* Problem statement *
Your answer must be an exact copy of the records below.

### Source information

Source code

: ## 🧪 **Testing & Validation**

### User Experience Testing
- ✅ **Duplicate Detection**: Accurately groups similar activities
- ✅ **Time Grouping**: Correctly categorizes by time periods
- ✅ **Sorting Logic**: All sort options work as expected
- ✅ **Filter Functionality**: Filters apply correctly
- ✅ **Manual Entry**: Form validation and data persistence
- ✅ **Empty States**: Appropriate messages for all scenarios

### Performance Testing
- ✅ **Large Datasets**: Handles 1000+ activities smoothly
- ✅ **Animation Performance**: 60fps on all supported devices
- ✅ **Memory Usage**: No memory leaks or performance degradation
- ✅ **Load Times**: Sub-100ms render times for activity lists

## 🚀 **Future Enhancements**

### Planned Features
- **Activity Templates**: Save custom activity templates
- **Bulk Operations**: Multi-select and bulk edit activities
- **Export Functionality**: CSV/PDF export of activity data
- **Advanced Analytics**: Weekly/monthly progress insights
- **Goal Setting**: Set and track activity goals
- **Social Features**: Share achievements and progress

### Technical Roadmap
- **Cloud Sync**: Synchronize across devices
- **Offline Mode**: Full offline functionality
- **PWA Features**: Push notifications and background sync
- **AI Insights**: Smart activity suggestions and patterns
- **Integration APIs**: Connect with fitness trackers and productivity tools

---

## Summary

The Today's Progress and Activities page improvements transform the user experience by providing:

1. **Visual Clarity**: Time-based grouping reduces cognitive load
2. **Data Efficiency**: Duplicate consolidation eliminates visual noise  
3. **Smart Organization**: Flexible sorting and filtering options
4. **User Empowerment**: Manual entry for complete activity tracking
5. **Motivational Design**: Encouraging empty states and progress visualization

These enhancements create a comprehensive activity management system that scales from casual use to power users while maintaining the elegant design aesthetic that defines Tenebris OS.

######

* Response area *
Source code

: ## 🧪 **Testing & Validation**

### User Experience Testing
- ✅ **Duplicate Detection**: Accurately groups similar activities
- ✅ **Time Grouping**: Correctly categorizes by time periods
- ✅ **Sorting Logic**: All sort options work as expected
- ✅ **Filter Functionality**: Filters apply correctly
- ✅ **Manual Entry**: Form validation and data persistence
- ✅ **Empty States**: Appropriate messages for all scenarios

### Performance Testing
- ✅ **Large Datasets**: Handles 1000+ activities smoothly
- ✅ **Animation Performance**: 60fps on all supported devices
- ✅ **Memory Usage**: No memory leaks or performance degradation
- ✅ **Load Times**: Sub-100ms render times for activity lists

## 🚀 **Future Enhancements**

### Planned Features
- **Activity Templates**: Save custom activity templates
- **Bulk Operations**: Multi-select and bulk edit activities
- **Export Functionality**: CSV/PDF export of activity data
- **Advanced Analytics**: Weekly/monthly progress insights
- **Goal Setting**: Set and track activity goals
- **Social Features**: Share achievements and progress

### Technical Roadmap
- **Cloud Sync**: Synchronize across devices
- **Offline Mode**: Full offline functionality
- **PWA Features**: Push notifications and background sync
- **AI Insights**: Smart activity suggestions and patterns
- **Integration APIs**: Connect with fitness trackers and productivity tools

---

## Summary

The Today's Progress and Activities page improvements transform the user experience by providing:

1. **Visual Clarity**: Time-based grouping reduces cognitive load
2. **Data Efficiency**: Duplicate consolidation eliminates visual noise  
3. **Smart Organization**: Flexible sorting and filtering options
4. **User Empowerment**: Manual entry for complete activity tracking
5. **Motivational Design**: Encouraging empty states and progress visualization

These enhancements create a comprehensive activity management system that scales from casual use to power users while maintaining the elegant design aesthetic that defines Tenebris OS.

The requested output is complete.